In September 2024, an investigation by The Business Standard alleged that Alam had invested in three hotels and a retail space in a shopping mall in Singapore by illegally siphoning out foreign currency from Bangladesh. Following the publication of the report, the Singapore's Financial Intelligence Unit sought information from Bangladesh Financial Intelligence Unit (BFIU) about the S. Alam Group and its owner.

In 2025, Prothon Alo alleged that taking advantage of the banks owned by Alam and the political affiliation with Sheikh Hasina's Government, nearly 200,000 crore taka was allegedly withdrawn from nine banks and financial institutions. They alleged that the S. Alam accumulated wealth across several countries, using the names of family members, children, and sons-in-law to take loans, implicating the entire family in irregularities.

In May 2026, reporting by Prothom Alo and The Daily Star alleged that in 2017, Alam, with support from Directorate General of Forces Intelligence chief Mohammad Akbar Hossain, took control of Islami Bank Bangladesh and Social Islami Bank Limited through pressure and later restructured the board of directors of both banks.

On 21 May 2026, the Nicosia District Court in Cyprus ordered the seizure of assets owned by Alam and his wife in Parekklisia, Cyprus, following an application by Cyprus's anti-money laundering unit (MOKAS) acting on a request from Bangladeshi authorities through a mutual legal assistance process.

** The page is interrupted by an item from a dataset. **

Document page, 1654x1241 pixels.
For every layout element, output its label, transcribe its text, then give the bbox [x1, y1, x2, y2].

On 19 May 2026, Money Loan Court-1 in Chittagong sentenced Alam and 10 others, including wife Farzana Parveen, his brothers Osman Gani, Md Rashedul Alam, Abdus Samad to five months in prison on charges of loan default of BDT 84.49 crore.

An investigation by independent British news media The Financial Times estimated the total amount embezzled by Alam and his associates to be .

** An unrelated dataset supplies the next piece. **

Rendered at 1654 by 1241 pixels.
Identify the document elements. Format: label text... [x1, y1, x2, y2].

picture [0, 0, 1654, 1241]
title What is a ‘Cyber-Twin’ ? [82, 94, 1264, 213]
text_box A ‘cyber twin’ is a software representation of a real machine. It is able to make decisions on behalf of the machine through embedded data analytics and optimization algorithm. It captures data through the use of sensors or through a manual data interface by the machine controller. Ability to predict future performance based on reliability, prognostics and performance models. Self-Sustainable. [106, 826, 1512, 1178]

In several cases against Alam, the court ordered the confiscation of assets owned by him and his family both in Bangladesh and Singapore.

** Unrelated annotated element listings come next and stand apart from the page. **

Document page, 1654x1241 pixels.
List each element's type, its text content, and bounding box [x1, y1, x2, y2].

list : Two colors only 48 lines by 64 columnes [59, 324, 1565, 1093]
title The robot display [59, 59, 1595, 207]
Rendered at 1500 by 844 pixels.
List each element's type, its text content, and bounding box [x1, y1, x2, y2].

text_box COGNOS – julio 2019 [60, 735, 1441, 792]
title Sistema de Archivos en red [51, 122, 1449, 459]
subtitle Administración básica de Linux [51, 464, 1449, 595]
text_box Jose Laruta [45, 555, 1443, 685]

=== Renunciation of Bangladeshi citizenship ===
On 10 October 2022, Alam, his wife, and their three sons surrendered their Bangladeshi passports. The same day, they were granted permanent residency in Bangladesh as foreign nationals, facilitated by the Ministry of Home Affairs under directives from senior government authorities. Analysts suggest that it may have been intended to ease money laundering and limit legal accountability in case of future scrutiny.

In November 2025, the High Court of Bangladesh suspended the government’s acceptance of Alam’s renunciation of Bangladeshi citizenship. Alam received his Singaporean citizenship in 2023. In February 2026, Alam re-applied for the renunciation of his and his family's Bangladeshi citizenship, following the formation of the newly elected government of Bangladesh. The application was not considered by the Ministry of Home Affairs of Bangladesh because it remained a pending issue with a stay order from the High Court of Bangladesh.

=== Arbitration case against the Government of Bangladesh ===
In October 2025, Alam initiated an arbitration proceeding against the Government of Bangladesh at the World Bank's International Centre for Settlement of Investment Disputes (ICSID). Filed under the 2004 Bangladesh–Singapore bilateral investment treaty, the case alleged that government actions—such as asset freezing and confiscation—caused significant financial losses to the S. Alam group and the family.

In February 2026, the Government of Bangladesh appointed a British law firm to represent the government in the arbitration case filed by Alam.